While I am not sure what Nintendo’s approach is to game development talent, it is clear through their actions with Kimishima’s pick that they are seriously tackling the leadership generational gaps.
Kimishima was not Iwata’s choice.
“But Malstrom, why didn’t they pick Miyamoto or Takeda or someone else?” I recall reading that Miyamoto did want to become president prior to Iwata being chosen. But Iwata said, “Your biggest contribution to Nintendo is your creativity.” I don’t know what their board meetings are about. They certainly don’t let me listen in on them. They probably felt Kimishima could contribute better as president than other options at the board. Or, rather, Kimishima is useless as a creative person and useless as a technology person. So they chose the most talent-less guy as president! Now, that may be harsh, but not altogether inaccurate. Being president is doing a bunch of crap you don’t want to do. Kimishima may be better suited to do that crap and face whiny shareholders.
The NEW! Nintendo President doesn’t tell us anything about Nintendo’s Generation 9 direction aside that it is not changing. What will tell us about Generation 9 will be seeing what the NX is all about.

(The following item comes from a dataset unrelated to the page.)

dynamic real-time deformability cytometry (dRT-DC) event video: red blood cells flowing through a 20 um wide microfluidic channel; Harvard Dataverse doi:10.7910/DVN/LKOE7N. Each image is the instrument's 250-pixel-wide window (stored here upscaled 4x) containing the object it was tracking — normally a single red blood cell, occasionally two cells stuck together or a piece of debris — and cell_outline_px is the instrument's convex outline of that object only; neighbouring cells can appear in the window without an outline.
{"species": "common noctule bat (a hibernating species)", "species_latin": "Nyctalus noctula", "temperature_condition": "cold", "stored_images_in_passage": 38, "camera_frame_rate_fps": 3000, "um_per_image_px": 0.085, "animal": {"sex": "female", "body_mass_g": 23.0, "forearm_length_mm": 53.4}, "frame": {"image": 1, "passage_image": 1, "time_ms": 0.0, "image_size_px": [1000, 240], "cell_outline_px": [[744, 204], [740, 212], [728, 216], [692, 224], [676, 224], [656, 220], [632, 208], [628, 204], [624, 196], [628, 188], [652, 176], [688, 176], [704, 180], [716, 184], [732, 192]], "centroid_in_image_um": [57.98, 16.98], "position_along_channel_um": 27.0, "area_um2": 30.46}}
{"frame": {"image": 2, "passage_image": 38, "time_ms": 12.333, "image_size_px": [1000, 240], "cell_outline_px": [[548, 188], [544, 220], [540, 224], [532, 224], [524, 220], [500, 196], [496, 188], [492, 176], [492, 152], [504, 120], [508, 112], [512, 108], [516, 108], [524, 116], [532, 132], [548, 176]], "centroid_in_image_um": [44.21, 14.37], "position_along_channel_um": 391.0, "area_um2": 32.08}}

“What is NX, Malstrom? OMG!”
Oh yes, I’ve been playing the NX on my desk here all day… WTF is wrong with you, reader? Nintendo is not going to give me a NX. I haven’t a clue where they are headed. I don’t even know if they are going to be stubborn and keep going the Wii U route.
“But they changed after the Gamecube failure…” But they didn’t change after the 3d Mario failure, did they? They didn’t change after the failure of the Pikmin franchise, did they?
I will tell you one indication. Prior to the Wii release, Iwata and others talked about expanding the number of gamers. They no longer do this. Instead, they talk about ‘getting Nintendo profits again’. Well, wouldn’t making more Nintendo gamers create more Nintendo profits like during the DS and Wii (or NES and Gameboy)? I am scared that Nintendo will multiply the Amiibo route and target the idiotic hardcore gamer with endless DLC, stickers, collector’s editions, and all that rot for ‘high profits’.
You know what we call companies that target the highest profit user? The soon-to-be disrupted.